──────── Quoted text ────────

On the first day of teaching comparative government, a student in the course asked why the textbook didn't cover any of the genocides in Africa, such as Belgian King Leopold II's genocide of an estimated 10 million in the Congo for rubber, or Germany's genocide of the Herero and Nama in 1904. I reflected on my white colonial mind and college education and realized I was never assigned readings that had to do with genocides in Africa.
I decided to rework the course readings with student input to change this pattern of reproducing global white supremacy in the classroom, as well as the cultural, intergenerational and historical trauma that students of color often endure throughout education by not receiving the whole picture of history.
Historian Gerald Horne offers a sober perspective that was indispensable in this endeavor: He seeks to stab through hagiography and dismount from historical mythology, allowing his readers to see the connection to capitalism, slavery, the genocide of Indigenous peoples, Pan-Africanism and liberation struggles with a worldview that is often absent in the classroom and mainstream discussions. Horne holds the John J. and Rebecca Moores Chair of History and African American Studies at the University of Houston.
Known for his stunning use of historical archives, Horne has authored more than 30 books on topics ranging from biographical works on W.E.B. Du Bois and Shirley Graham Du Bois to white supremacy's legacy in Fiji, Hawaii and Australia. His newest book, titled, The Apocalypse of Settler Colonialism: The Roots of Slavery, White Supremacy, and Capitalism in Seventeenth-Century North America and the Caribbean, is set to be released in January 2018.
In this interview, Horne discusses radical internationalism and the importance of educators teaching history in a way that honors how Black and Indigenous resistance have shaped history.
Chris Steele: What is one's role in the classroom as an educator and framer of history?
Gerald Horne: With regards to the United States of America -- since the United States of America is a nation that was built on slave labor, particularly of Africans -- it's mandatory to have that story embedded in the basic narrative and it's mandatory for the teacher to frame the narrative of the construction of the United States of America through the lens of the African slave trade and the enslavement of Africans.
Can you speak about how teachers can avoid the pitfall of just describing atrocities of colonialism instead of also addressing the perseverance, resistance and complexities of people of color throughout history, such as the 1712 revolt in Manhattan and other slave revolts?
Well, I think even today in 2017, you have historians who even consider themselves to be progressive who tend to downplay the question of resistance, which I think does a disservice to history and certainly it does a disservice to Black people. In some ways, it reminds me of the reaction to Trump in liberal and left circles; there's a lot of denunciation of Trump, which is fine, I can resonate with a denunciation of Trump. But what we really need is an explanation of how this happened and likewise, if you don't have a story of resistance along with the story of enslavement, you really can't provide an explanation of how we got to this point, and therefore you are doing a disservice to history and you're doing a disservice to those who are trying to resist today.
Can you speak about representation and resistance in the classroom, tying in Indigenous history -- which is US history -- or other issues, such as patriarchy throughout US history?

────────

▶ [Brief a] Copy the passage of the interview text starting with "On the first" and going on through "picture of history.".

──────── Dataset records ────────

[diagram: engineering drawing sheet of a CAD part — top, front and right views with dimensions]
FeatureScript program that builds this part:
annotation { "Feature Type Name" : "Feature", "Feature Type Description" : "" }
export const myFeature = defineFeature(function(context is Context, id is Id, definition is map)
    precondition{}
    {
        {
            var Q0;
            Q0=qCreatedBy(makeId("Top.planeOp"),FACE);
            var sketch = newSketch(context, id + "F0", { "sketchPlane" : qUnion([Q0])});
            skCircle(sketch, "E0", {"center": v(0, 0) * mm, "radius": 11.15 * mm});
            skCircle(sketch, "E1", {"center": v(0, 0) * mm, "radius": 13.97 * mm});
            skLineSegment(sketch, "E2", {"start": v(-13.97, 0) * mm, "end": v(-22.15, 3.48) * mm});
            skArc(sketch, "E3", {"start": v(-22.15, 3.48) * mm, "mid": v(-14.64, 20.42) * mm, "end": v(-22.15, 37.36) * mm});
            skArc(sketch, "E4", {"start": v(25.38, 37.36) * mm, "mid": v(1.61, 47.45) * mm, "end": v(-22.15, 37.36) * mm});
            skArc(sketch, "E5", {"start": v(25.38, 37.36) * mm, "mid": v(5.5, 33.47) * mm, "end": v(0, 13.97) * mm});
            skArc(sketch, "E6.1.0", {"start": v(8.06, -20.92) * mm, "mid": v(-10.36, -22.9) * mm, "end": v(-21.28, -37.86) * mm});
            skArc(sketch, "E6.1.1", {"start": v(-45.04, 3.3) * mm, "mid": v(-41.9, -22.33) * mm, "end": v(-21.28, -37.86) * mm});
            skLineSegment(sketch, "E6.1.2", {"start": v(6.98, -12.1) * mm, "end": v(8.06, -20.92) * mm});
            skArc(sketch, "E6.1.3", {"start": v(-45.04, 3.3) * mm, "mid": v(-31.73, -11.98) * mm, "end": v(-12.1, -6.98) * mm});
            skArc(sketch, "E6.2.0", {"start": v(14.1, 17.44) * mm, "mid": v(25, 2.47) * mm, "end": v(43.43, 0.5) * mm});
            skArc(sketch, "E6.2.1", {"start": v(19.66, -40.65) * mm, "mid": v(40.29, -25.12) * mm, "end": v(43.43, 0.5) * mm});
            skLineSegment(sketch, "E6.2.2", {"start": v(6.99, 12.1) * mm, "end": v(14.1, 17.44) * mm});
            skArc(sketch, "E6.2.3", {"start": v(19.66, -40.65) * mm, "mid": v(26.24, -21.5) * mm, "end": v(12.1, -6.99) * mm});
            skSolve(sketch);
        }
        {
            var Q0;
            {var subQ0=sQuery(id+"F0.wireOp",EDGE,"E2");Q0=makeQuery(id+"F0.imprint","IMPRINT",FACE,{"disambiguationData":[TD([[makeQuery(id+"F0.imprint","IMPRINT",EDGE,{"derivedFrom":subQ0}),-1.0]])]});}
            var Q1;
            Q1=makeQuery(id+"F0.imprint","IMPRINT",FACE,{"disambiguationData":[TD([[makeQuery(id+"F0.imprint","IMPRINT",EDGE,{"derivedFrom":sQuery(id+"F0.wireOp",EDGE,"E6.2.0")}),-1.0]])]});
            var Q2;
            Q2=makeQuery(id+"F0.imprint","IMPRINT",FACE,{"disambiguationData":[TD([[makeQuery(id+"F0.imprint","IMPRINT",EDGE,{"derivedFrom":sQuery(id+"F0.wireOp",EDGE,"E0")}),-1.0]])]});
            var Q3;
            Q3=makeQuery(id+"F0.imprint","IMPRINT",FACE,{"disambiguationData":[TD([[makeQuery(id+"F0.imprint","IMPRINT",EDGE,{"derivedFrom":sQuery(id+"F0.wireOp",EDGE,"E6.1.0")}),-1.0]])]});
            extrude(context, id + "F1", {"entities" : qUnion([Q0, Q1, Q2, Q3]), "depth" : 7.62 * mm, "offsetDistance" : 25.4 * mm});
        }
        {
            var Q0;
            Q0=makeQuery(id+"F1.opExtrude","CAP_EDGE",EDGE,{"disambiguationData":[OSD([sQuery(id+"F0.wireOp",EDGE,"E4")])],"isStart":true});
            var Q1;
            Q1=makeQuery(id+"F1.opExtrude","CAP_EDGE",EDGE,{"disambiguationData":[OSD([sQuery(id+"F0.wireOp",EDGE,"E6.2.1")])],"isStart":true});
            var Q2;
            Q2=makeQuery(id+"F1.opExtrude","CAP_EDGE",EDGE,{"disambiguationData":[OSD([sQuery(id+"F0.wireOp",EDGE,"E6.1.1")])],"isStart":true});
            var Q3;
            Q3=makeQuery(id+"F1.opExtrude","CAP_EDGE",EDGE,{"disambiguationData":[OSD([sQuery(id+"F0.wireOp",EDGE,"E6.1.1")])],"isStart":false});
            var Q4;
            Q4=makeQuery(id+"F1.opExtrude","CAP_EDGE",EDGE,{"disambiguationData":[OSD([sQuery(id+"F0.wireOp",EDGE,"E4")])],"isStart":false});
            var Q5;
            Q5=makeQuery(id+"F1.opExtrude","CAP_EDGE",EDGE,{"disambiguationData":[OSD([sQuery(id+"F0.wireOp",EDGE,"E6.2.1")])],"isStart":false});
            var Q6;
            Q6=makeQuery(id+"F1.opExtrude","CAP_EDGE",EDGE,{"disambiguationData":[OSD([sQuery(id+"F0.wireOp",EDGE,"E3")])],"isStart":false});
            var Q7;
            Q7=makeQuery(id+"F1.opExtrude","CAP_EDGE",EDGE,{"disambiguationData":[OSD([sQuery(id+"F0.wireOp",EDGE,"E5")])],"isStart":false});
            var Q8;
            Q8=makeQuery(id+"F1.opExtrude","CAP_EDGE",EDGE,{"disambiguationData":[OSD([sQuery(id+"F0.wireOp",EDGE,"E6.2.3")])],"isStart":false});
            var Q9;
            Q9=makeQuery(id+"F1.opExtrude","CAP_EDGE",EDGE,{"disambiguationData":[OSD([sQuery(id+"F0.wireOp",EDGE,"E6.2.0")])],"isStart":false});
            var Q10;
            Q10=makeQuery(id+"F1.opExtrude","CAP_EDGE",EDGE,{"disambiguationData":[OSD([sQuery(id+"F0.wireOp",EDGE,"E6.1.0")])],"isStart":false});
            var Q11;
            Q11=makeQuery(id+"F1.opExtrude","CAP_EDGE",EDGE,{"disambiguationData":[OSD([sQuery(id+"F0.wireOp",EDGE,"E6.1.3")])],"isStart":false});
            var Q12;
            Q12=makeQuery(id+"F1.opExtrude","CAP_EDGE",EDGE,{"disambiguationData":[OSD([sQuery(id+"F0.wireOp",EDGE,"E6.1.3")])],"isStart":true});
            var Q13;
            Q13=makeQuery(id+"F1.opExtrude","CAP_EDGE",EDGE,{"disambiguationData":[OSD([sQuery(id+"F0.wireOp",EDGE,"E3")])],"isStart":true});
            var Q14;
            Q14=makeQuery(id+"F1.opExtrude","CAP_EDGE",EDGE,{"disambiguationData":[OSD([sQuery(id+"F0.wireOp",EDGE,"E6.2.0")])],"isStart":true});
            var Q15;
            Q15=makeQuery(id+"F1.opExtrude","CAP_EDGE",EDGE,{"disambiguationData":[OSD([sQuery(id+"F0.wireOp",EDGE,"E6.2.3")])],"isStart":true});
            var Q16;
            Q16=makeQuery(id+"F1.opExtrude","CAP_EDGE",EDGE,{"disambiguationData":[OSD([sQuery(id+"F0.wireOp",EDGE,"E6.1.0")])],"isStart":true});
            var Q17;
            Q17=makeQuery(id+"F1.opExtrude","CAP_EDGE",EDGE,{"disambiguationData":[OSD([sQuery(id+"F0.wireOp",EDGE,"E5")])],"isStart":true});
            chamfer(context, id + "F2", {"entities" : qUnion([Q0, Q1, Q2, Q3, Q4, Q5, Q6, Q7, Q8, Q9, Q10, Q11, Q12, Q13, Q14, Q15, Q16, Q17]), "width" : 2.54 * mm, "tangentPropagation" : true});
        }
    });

────────

▶ [Brief b] Repeat the lines of the entries verbatim, starting with their first line and going on through the line that contains "v(5.5, 33.47) *", both included, and give only those lines.

▶ [Result a]
On the first day of teaching comparative government, a student in the course asked why the textbook didn't cover any of the genocides in Africa, such as Belgian King Leopold II's genocide of an estimated 10 million in the Congo for rubber, or Germany's genocide of the Herero and Nama in 1904. I reflected on my white colonial mind and college education and realized I was never assigned readings that had to do with genocides in Africa.
I decided to rework the course readings with student input to change this pattern of reproducing global white supremacy in the classroom, as well as the cultural, intergenerational and historical trauma that students of color often endure throughout education by not receiving the whole picture of history.

▶ [Result b]
[diagram: engineering drawing sheet of a CAD part — top, front and right views with dimensions]
FeatureScript program that builds this part:
annotation { "Feature Type Name" : "Feature", "Feature Type Description" : "" }
export const myFeature = defineFeature(function(context is Context, id is Id, definition is map)
    precondition{}
    {
        {
            var Q0;
            Q0=qCreatedBy(makeId("Top.planeOp"),FACE);
            var sketch = newSketch(context, id + "F0", { "sketchPlane" : qUnion([Q0])});
            skCircle(sketch, "E0", {"center": v(0, 0) * mm, "radius": 11.15 * mm});
            skCircle(sketch, "E1", {"center": v(0, 0) * mm, "radius": 13.97 * mm});
            skLineSegment(sketch, "E2", {"start": v(-13.97, 0) * mm, "end": v(-22.15, 3.48) * mm});
            skArc(sketch, "E3", {"start": v(-22.15, 3.48) * mm, "mid": v(-14.64, 20.42) * mm, "end": v(-22.15, 37.36) * mm});
            skArc(sketch, "E4", {"start": v(25.38, 37.36) * mm, "mid": v(1.61, 47.45) * mm, "end": v(-22.15, 37.36) * mm});
            skArc(sketch, "E5", {"start": v(25.38, 37.36) * mm, "mid": v(5.5, 33.47) * mm, "end": v(0, 13.97) * mm});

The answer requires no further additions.